#### REQUIREMENT:
Go line by line through the entries and show those that hold the string "shadow".

#### SOURCE INFORMATION:
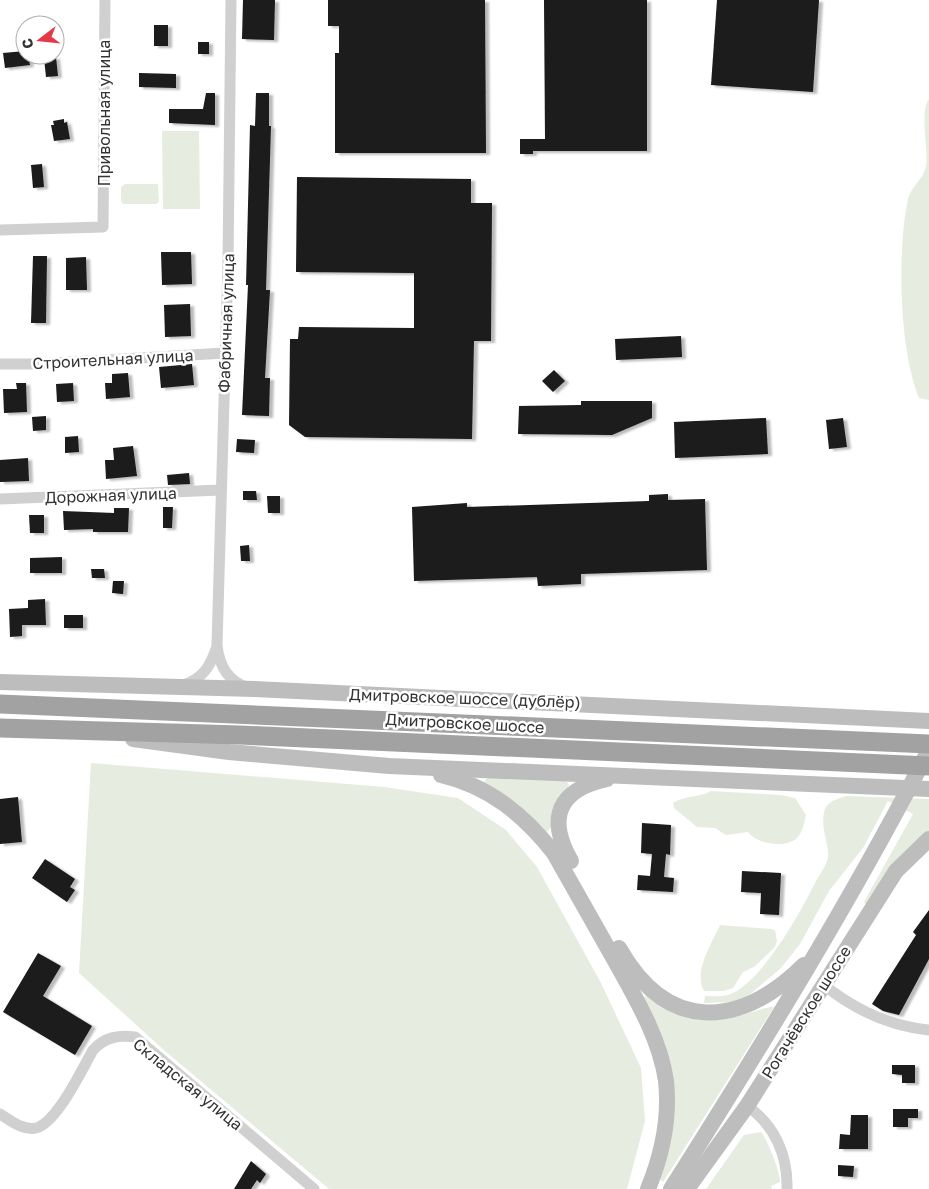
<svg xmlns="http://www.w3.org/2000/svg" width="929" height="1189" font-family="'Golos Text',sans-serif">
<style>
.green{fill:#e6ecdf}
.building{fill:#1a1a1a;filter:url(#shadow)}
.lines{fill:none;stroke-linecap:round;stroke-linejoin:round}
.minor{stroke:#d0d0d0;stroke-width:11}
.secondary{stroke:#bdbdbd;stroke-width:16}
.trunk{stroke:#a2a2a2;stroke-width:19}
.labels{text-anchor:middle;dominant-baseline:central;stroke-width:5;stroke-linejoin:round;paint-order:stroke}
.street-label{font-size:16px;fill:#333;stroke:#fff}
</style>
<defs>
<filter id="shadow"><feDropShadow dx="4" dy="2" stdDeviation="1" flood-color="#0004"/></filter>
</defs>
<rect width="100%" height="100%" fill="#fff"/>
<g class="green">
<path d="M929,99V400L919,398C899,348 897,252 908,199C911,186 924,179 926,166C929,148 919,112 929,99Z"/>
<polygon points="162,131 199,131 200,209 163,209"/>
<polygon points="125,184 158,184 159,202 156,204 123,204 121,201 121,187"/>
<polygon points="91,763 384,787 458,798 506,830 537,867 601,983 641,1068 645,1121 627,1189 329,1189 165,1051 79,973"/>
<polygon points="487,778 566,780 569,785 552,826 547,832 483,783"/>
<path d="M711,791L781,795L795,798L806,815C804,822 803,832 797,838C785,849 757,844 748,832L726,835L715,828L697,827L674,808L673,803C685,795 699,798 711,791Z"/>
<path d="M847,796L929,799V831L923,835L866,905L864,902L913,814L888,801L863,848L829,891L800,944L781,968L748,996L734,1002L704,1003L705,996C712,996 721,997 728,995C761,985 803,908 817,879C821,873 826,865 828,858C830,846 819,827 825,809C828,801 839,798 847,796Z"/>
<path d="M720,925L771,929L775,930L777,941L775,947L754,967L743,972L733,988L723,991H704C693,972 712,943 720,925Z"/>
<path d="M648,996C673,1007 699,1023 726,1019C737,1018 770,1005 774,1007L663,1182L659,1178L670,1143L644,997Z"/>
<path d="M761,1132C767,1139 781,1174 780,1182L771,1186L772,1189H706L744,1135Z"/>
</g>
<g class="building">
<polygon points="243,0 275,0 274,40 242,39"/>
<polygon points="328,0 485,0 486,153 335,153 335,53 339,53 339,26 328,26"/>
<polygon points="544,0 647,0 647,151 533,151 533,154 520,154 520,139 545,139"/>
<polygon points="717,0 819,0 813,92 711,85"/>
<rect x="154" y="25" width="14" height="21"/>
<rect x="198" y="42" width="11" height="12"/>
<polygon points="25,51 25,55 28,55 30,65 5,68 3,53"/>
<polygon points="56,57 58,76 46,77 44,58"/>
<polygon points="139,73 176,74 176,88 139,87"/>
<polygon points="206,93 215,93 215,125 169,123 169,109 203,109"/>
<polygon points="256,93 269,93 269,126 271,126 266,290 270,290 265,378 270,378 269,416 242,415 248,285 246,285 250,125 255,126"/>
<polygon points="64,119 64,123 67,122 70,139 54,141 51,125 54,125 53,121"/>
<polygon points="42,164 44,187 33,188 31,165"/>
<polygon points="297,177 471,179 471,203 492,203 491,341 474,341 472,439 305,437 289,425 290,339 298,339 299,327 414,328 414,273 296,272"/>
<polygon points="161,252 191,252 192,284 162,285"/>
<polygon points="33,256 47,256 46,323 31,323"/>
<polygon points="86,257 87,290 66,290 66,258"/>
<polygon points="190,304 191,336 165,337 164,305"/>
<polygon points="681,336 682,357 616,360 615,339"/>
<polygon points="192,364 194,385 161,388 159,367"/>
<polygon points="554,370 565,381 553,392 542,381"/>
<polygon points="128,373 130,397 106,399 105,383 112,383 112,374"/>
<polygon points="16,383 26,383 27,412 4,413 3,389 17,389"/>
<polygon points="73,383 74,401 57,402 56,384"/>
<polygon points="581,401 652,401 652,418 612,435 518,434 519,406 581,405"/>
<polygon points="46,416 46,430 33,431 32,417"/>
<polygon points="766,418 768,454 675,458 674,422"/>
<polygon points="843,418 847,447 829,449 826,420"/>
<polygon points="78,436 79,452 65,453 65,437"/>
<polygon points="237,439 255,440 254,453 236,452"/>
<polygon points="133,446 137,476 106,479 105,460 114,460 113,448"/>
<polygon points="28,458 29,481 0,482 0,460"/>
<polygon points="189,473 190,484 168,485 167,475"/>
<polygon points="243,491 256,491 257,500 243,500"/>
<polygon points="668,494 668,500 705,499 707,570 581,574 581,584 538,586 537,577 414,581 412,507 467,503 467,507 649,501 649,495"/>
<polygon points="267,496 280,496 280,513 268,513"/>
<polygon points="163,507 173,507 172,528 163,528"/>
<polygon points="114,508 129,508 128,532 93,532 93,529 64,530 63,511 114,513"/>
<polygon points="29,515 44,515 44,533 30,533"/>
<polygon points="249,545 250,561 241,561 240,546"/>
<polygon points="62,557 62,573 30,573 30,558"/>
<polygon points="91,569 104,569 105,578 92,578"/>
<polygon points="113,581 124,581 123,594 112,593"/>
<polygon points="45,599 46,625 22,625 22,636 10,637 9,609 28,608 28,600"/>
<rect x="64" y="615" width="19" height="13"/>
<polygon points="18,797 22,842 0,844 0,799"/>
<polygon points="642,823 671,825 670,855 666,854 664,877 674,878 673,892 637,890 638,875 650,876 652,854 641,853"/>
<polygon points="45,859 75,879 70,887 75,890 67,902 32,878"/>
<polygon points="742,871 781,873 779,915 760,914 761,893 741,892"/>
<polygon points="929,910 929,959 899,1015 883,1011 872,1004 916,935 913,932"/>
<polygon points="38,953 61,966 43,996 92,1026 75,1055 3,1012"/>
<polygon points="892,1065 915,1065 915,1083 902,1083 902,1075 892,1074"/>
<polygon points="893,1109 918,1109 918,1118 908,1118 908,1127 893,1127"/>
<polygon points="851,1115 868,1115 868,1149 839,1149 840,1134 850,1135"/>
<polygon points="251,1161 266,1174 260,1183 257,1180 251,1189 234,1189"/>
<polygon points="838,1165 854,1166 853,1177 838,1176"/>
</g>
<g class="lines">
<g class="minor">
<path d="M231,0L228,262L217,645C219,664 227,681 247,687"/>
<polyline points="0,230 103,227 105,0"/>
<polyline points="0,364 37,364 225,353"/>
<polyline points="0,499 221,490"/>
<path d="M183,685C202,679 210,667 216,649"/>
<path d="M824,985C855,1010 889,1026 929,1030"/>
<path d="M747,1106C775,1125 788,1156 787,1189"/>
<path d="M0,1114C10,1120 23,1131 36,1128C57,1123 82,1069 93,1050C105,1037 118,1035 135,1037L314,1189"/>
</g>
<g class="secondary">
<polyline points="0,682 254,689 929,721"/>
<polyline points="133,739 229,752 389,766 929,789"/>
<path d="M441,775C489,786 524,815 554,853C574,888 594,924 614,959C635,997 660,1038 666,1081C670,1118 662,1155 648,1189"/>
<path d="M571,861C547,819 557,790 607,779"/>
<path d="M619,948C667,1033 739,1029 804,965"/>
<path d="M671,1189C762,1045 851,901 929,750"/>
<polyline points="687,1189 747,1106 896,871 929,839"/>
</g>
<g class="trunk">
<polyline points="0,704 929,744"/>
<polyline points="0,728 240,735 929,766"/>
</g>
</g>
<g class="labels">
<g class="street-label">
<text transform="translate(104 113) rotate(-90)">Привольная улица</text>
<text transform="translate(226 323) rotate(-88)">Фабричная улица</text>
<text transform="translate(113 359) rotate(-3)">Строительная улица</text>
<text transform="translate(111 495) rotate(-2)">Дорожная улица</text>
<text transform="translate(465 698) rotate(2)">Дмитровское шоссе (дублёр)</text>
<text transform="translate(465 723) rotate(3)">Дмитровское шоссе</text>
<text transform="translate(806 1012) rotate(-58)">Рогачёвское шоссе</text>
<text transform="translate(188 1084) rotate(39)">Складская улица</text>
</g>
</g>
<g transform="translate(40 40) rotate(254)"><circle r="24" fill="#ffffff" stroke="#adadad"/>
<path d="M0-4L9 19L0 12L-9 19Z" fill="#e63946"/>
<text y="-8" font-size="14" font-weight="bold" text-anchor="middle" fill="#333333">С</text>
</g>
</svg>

#### FINAL ANSWER:
.building{fill:#1a1a1a;filter:url(#shadow)}
<filter id="shadow"><feDropShadow dx="4" dy="2" stdDeviation="1" flood-color="#0004"/></filter>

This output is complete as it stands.